Adblock Plus (ABP) has won a court case against German newspaper Süddeutsche Zeitung.
The case targeted the ad blocking company's controversial 'Acceptable Ads' program, which whitelists select publishers, based on whether their ads meet a set of criteria – and in the case of larger companies, whether they're willing to pay for it.
The court ruled that users are not contractually obliged to view the ads served by a publisher and, according to ABP's blog post on the ruling, "that by offering publishers a way to serve ads that ad-blocking users will accept, the Acceptable Ad initiative provides them an avenue to monetise their content, and therefore is favorable, not disadvantageous" for publishers.

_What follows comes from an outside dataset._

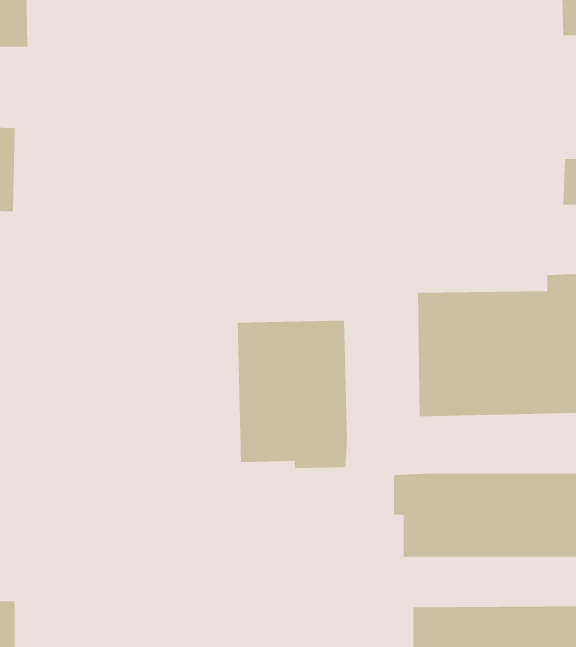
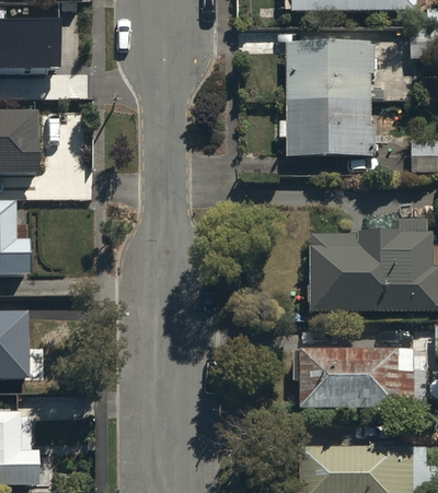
building: none -> [285,43,374,157]
building: [237,320,347,469] -> none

In the post – titled, with ABP's usual tact, "Five and oh … look, another lawsuit upholds users’ rights online" – ABP's Ben Williams points out that this is the fifth such lawsuit the company has faced and won in Germany, following legal battles with Axel Springer, RTL Interactive, ProSieben/Sat1 and Zeit/Handelsblatt.
“This is really just the next sequel in the series 'Giant German Media vs Adblock Plus', isn’t it?” Williams wrote. “And you kinda know the ending by now, am I right? Well, true, but it’s important that you’re informed of the lengths to which some of the powers that be will go to restrict, curtail or outright ban your right to your screen. At least that’s how we see it.”